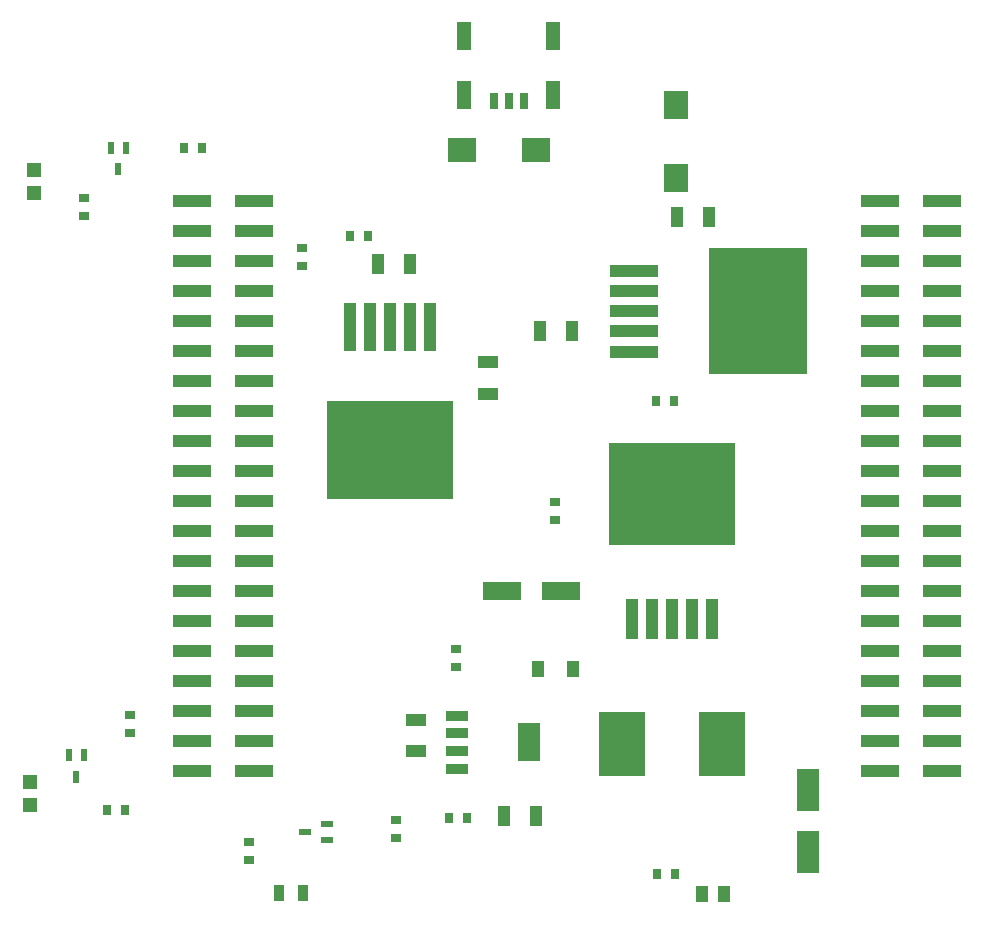
<source format=gtp>
G04*
G04 #@! TF.GenerationSoftware,Altium Limited,Altium Designer,24.0.1 (36)*
G04*
G04 Layer_Color=8421504*
%FSLAX25Y25*%
%MOIN*%
G70*
G04*
G04 #@! TF.SameCoordinates,EC2407A8-7C3A-46FB-840E-4377B73232B9*
G04*
G04*
G04 #@! TF.FilePolarity,Positive*
G04*
G01*
G75*
%ADD13R,0.02756X0.03543*%
%ADD14R,0.04098X0.15898*%
%ADD15R,0.42299X0.32701*%
%ADD16R,0.06693X0.04331*%
%ADD17R,0.04331X0.06693*%
%ADD18R,0.03543X0.02756*%
%ADD19R,0.07480X0.03543*%
%ADD20R,0.07480X0.12598*%
%ADD21R,0.12598X0.06299*%
%ADD22R,0.15748X0.21654*%
%ADD23R,0.07284X0.14173*%
%ADD24R,0.12500X0.04488*%
%ADD25R,0.03937X0.13386*%
%ADD26R,0.42126X0.33858*%
%ADD27R,0.04331X0.02165*%
%ADD28R,0.04409X0.05394*%
%ADD29R,0.09449X0.08071*%
%ADD30R,0.08071X0.09449*%
%ADD31R,0.02165X0.04331*%
%ADD32R,0.03150X0.05512*%
%ADD33R,0.04724X0.09449*%
%ADD34R,0.03937X0.05709*%
%ADD35R,0.03543X0.05512*%
%ADD36R,0.15898X0.04098*%
%ADD37R,0.32701X0.42299*%
%ADD38R,0.04528X0.05118*%
D13*
X11047Y-306400D02*
D03*
X16953D02*
D03*
X-58479Y-287632D02*
D03*
X-52573D02*
D03*
X-146737Y-64457D02*
D03*
X-140832D02*
D03*
X-91456Y-93752D02*
D03*
X-85550D02*
D03*
X10650Y-148784D02*
D03*
X16555D02*
D03*
X-172347Y-285092D02*
D03*
X-166442D02*
D03*
D14*
X-64616Y-123979D02*
D03*
X-91419D02*
D03*
X-78017D02*
D03*
X-84718D02*
D03*
X-71316D02*
D03*
D15*
X-78017Y-165129D02*
D03*
D16*
X-45259Y-135885D02*
D03*
Y-146515D02*
D03*
X-69304Y-254924D02*
D03*
Y-265553D02*
D03*
D17*
X-82118Y-103120D02*
D03*
X-71488D02*
D03*
X-40034Y-287167D02*
D03*
X-29405D02*
D03*
X28136Y-87494D02*
D03*
X17506D02*
D03*
X-17504Y-125507D02*
D03*
X-28133D02*
D03*
D18*
X-75985Y-294254D02*
D03*
Y-288348D02*
D03*
X-55916Y-231447D02*
D03*
Y-237353D02*
D03*
X-107422Y-97847D02*
D03*
Y-103753D02*
D03*
X-23073Y-188369D02*
D03*
Y-182463D02*
D03*
X-164670Y-253447D02*
D03*
Y-259353D02*
D03*
X-180040Y-81047D02*
D03*
Y-86953D02*
D03*
X-125200Y-295761D02*
D03*
Y-301666D02*
D03*
D19*
X-55807Y-271329D02*
D03*
Y-253613D02*
D03*
Y-259518D02*
D03*
Y-265424D02*
D03*
D20*
X-31791Y-262471D02*
D03*
D21*
X-40834Y-212197D02*
D03*
X-21149D02*
D03*
D22*
X32738Y-263203D02*
D03*
X-726D02*
D03*
D23*
X61200Y-299036D02*
D03*
Y-278564D02*
D03*
D24*
X-144029Y-82200D02*
D03*
Y-272200D02*
D03*
X-123537Y-82200D02*
D03*
X-144029Y-92200D02*
D03*
X-123537D02*
D03*
X-144029Y-102200D02*
D03*
X-123537D02*
D03*
X-144029Y-112200D02*
D03*
X-123537D02*
D03*
X-144029Y-122200D02*
D03*
X-123537D02*
D03*
X-144029Y-132200D02*
D03*
X-123537D02*
D03*
X-144029Y-142200D02*
D03*
X-123537D02*
D03*
X-144029Y-152200D02*
D03*
X-123537D02*
D03*
X-144029Y-162200D02*
D03*
X-123537D02*
D03*
X-144029Y-172200D02*
D03*
X-123537D02*
D03*
X-144029Y-182200D02*
D03*
X-123537D02*
D03*
X-144029Y-192200D02*
D03*
X-123537D02*
D03*
X-144029Y-202200D02*
D03*
X-123537D02*
D03*
X-144029Y-212200D02*
D03*
X-123537D02*
D03*
X-144029Y-222200D02*
D03*
X-123537D02*
D03*
X-144029Y-232200D02*
D03*
X-123537D02*
D03*
X-144029Y-242200D02*
D03*
X-123537D02*
D03*
X-144029Y-252200D02*
D03*
X-123537D02*
D03*
X-144029Y-262200D02*
D03*
X-123537D02*
D03*
Y-272200D02*
D03*
X85355D02*
D03*
Y-212200D02*
D03*
Y-222200D02*
D03*
Y-192200D02*
D03*
Y-202200D02*
D03*
Y-242200D02*
D03*
Y-232200D02*
D03*
Y-262200D02*
D03*
Y-252200D02*
D03*
Y-112200D02*
D03*
Y-132200D02*
D03*
Y-122200D02*
D03*
Y-92200D02*
D03*
Y-82200D02*
D03*
Y-102200D02*
D03*
Y-162200D02*
D03*
Y-152200D02*
D03*
Y-182200D02*
D03*
Y-172200D02*
D03*
Y-142200D02*
D03*
X105847Y-252200D02*
D03*
Y-242200D02*
D03*
Y-272200D02*
D03*
Y-262200D02*
D03*
Y-222200D02*
D03*
Y-212200D02*
D03*
Y-232200D02*
D03*
Y-102200D02*
D03*
Y-92200D02*
D03*
Y-122200D02*
D03*
Y-112200D02*
D03*
Y-82200D02*
D03*
Y-182200D02*
D03*
Y-172200D02*
D03*
Y-202200D02*
D03*
Y-192200D02*
D03*
Y-142200D02*
D03*
Y-132200D02*
D03*
Y-162200D02*
D03*
Y-152200D02*
D03*
D25*
X29272Y-221333D02*
D03*
X22580D02*
D03*
X15887D02*
D03*
X9194D02*
D03*
X2501D02*
D03*
D26*
X15887Y-179601D02*
D03*
D27*
X-99200Y-289846D02*
D03*
Y-294964D02*
D03*
X-106287Y-292405D02*
D03*
D28*
X-16940Y-238000D02*
D03*
X-28751D02*
D03*
D29*
X-53921Y-64977D02*
D03*
X-29511D02*
D03*
D30*
X17168Y-74410D02*
D03*
Y-50001D02*
D03*
D31*
X-168632Y-71543D02*
D03*
X-166073Y-64457D02*
D03*
X-171191D02*
D03*
X-185158Y-266884D02*
D03*
X-180040D02*
D03*
X-182599Y-273970D02*
D03*
D32*
X-43558Y-48808D02*
D03*
X-38559D02*
D03*
X-33558D02*
D03*
D33*
X-23677Y-26957D02*
D03*
X-53440D02*
D03*
Y-46643D02*
D03*
X-23677D02*
D03*
D34*
X25860Y-313200D02*
D03*
X33340D02*
D03*
D35*
X-107080Y-312872D02*
D03*
X-114954D02*
D03*
D36*
X3386Y-105435D02*
D03*
Y-132238D02*
D03*
Y-118836D02*
D03*
Y-112135D02*
D03*
Y-125537D02*
D03*
D37*
X44536Y-118836D02*
D03*
D38*
X-196873Y-71801D02*
D03*
Y-79282D02*
D03*
X-198000Y-275860D02*
D03*
Y-283340D02*
D03*
M02*

</source>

WHAT IS BEING ASKED → Your job is to copy every entry exactly. Omit the pictures.

PROBLEM SOLUTION →
<source format=gtp>
G04*
G04 #@! TF.GenerationSoftware,Altium Limited,Altium Designer,24.0.1 (36)*
G04*
G04 Layer_Color=8421504*
%FSLAX25Y25*%
%MOIN*%
G70*
G04*
G04 #@! TF.SameCoordinates,EC2407A8-7C3A-46FB-840E-4377B73232B9*
G04*
G04*
G04 #@! TF.FilePolarity,Positive*
G04*
G01*
G75*
%ADD13R,0.02756X0.03543*%
%ADD14R,0.04098X0.15898*%
%ADD15R,0.42299X0.32701*%
%ADD16R,0.06693X0.04331*%
%ADD17R,0.04331X0.06693*%
%ADD18R,0.03543X0.02756*%
%ADD19R,0.07480X0.03543*%
%ADD20R,0.07480X0.12598*%
%ADD21R,0.12598X0.06299*%
%ADD22R,0.15748X0.21654*%
%ADD23R,0.07284X0.14173*%
%ADD24R,0.12500X0.04488*%
%ADD25R,0.03937X0.13386*%
%ADD26R,0.42126X0.33858*%
%ADD27R,0.04331X0.02165*%
%ADD28R,0.04409X0.05394*%
%ADD29R,0.09449X0.08071*%
%ADD30R,0.08071X0.09449*%
%ADD31R,0.02165X0.04331*%
%ADD32R,0.03150X0.05512*%
%ADD33R,0.04724X0.09449*%
%ADD34R,0.03937X0.05709*%
%ADD35R,0.03543X0.05512*%
%ADD36R,0.15898X0.04098*%
%ADD37R,0.32701X0.42299*%
%ADD38R,0.04528X0.05118*%
D13*
X11047Y-306400D02*
D03*
X16953D02*
D03*
X-58479Y-287632D02*
D03*
X-52573D02*
D03*
X-146737Y-64457D02*
D03*
X-140832D02*
D03*
X-91456Y-93752D02*
D03*
X-85550D02*
D03*
X10650Y-148784D02*
D03*
X16555D02*
D03*
X-172347Y-285092D02*
D03*
X-166442D02*
D03*
D14*
X-64616Y-123979D02*
D03*
X-91419D02*
D03*
X-78017D02*
D03*
X-84718D02*
D03*
X-71316D02*
D03*
D15*
X-78017Y-165129D02*
D03*
D16*
X-45259Y-135885D02*
D03*
Y-146515D02*
D03*
X-69304Y-254924D02*
D03*
Y-265553D02*
D03*
D17*
X-82118Y-103120D02*
D03*
X-71488D02*
D03*
X-40034Y-287167D02*
D03*
X-29405D02*
D03*
X28136Y-87494D02*
D03*
X17506D02*
D03*
X-17504Y-125507D02*
D03*
X-28133D02*
D03*
D18*
X-75985Y-294254D02*
D03*
Y-288348D02*
D03*
X-55916Y-231447D02*
D03*
Y-237353D02*
D03*
X-107422Y-97847D02*
D03*
Y-103753D02*
D03*
X-23073Y-188369D02*
D03*
Y-182463D02*
D03*
X-164670Y-253447D02*
D03*
Y-259353D02*
D03*
X-180040Y-81047D02*
D03*
Y-86953D02*
D03*
X-125200Y-295761D02*
D03*
Y-301666D02*
D03*
D19*
X-55807Y-271329D02*
D03*
Y-253613D02*
D03*
Y-259518D02*
D03*
Y-265424D02*
D03*
D20*
X-31791Y-262471D02*
D03*
D21*
X-40834Y-212197D02*
D03*
X-21149D02*
D03*
D22*
X32738Y-263203D02*
D03*
X-726D02*
D03*
D23*
X61200Y-299036D02*
D03*
Y-278564D02*
D03*
D24*
X-144029Y-82200D02*
D03*
Y-272200D02*
D03*
X-123537Y-82200D02*
D03*
X-144029Y-92200D02*
D03*
X-123537D02*
D03*
X-144029Y-102200D02*
D03*
X-123537D02*
D03*
X-144029Y-112200D02*
D03*
X-123537D02*
D03*
X-144029Y-122200D02*
D03*
X-123537D02*
D03*
X-144029Y-132200D02*
D03*
X-123537D02*
D03*
X-144029Y-142200D02*
D03*
X-123537D02*
D03*
X-144029Y-152200D02*
D03*
X-123537D02*
D03*
X-144029Y-162200D02*
D03*
X-123537D02*
D03*
X-144029Y-172200D02*
D03*
X-123537D02*
D03*
X-144029Y-182200D02*
D03*
X-123537D02*
D03*
X-144029Y-192200D02*
D03*
X-123537D02*
D03*
X-144029Y-202200D02*
D03*
X-123537D02*
D03*
X-144029Y-212200D02*
D03*
X-123537D02*
D03*
X-144029Y-222200D02*
D03*
X-123537D02*
D03*
X-144029Y-232200D02*
D03*
X-123537D02*
D03*
X-144029Y-242200D02*
D03*
X-123537D02*
D03*
X-144029Y-252200D02*
D03*
X-123537D02*
D03*
X-144029Y-262200D02*
D03*
X-123537D02*
D03*
Y-272200D02*
D03*
X85355D02*
D03*
Y-212200D02*
D03*
Y-222200D02*
D03*
Y-192200D02*
D03*
Y-202200D02*
D03*
Y-242200D02*
D03*
Y-232200D02*
D03*
Y-262200D02*
D03*
Y-252200D02*
D03*
Y-112200D02*
D03*
Y-132200D02*
D03*
Y-122200D02*
D03*
Y-92200D02*
D03*
Y-82200D02*
D03*
Y-102200D02*
D03*
Y-162200D02*
D03*
Y-152200D02*
D03*
Y-182200D02*
D03*
Y-172200D02*
D03*
Y-142200D02*
D03*
X105847Y-252200D02*
D03*
Y-242200D02*
D03*
Y-272200D02*
D03*
Y-262200D02*
D03*
Y-222200D02*
D03*
Y-212200D02*
D03*
Y-232200D02*
D03*
Y-102200D02*
D03*
Y-92200D02*
D03*
Y-122200D02*
D03*
Y-112200D02*
D03*
Y-82200D02*
D03*
Y-182200D02*
D03*
Y-172200D02*
D03*
Y-202200D02*
D03*
Y-192200D02*
D03*
Y-142200D02*
D03*
Y-132200D02*
D03*
Y-162200D02*
D03*
Y-152200D02*
D03*
D25*
X29272Y-221333D02*
D03*
X22580D02*
D03*
X15887D02*
D03*
X9194D02*
D03*
X2501D02*
D03*
D26*
X15887Y-179601D02*
D03*
D27*
X-99200Y-289846D02*
D03*
Y-294964D02*
D03*
X-106287Y-292405D02*
D03*
D28*
X-16940Y-238000D02*
D03*
X-28751D02*
D03*
D29*
X-53921Y-64977D02*
D03*
X-29511D02*
D03*
D30*
X17168Y-74410D02*
D03*
Y-50001D02*
D03*
D31*
X-168632Y-71543D02*
D03*
X-166073Y-64457D02*
D03*
X-171191D02*
D03*
X-185158Y-266884D02*
D03*
X-180040D02*
D03*
X-182599Y-273970D02*
D03*
D32*
X-43558Y-48808D02*
D03*
X-38559D02*
D03*
X-33558D02*
D03*
D33*
X-23677Y-26957D02*
D03*
X-53440D02*
D03*
Y-46643D02*
D03*
X-23677D02*
D03*
D34*
X25860Y-313200D02*
D03*
X33340D02*
D03*
D35*
X-107080Y-312872D02*
D03*
X-114954D02*
D03*
D36*
X3386Y-105435D02*
D03*
Y-132238D02*
D03*
Y-118836D02*
D03*
Y-112135D02*
D03*
Y-125537D02*
D03*
D37*
X44536Y-118836D02*
D03*
D38*
X-196873Y-71801D02*
D03*
Y-79282D02*
D03*
X-198000Y-275860D02*
D03*
Y-283340D02*
D03*
M02*

</source>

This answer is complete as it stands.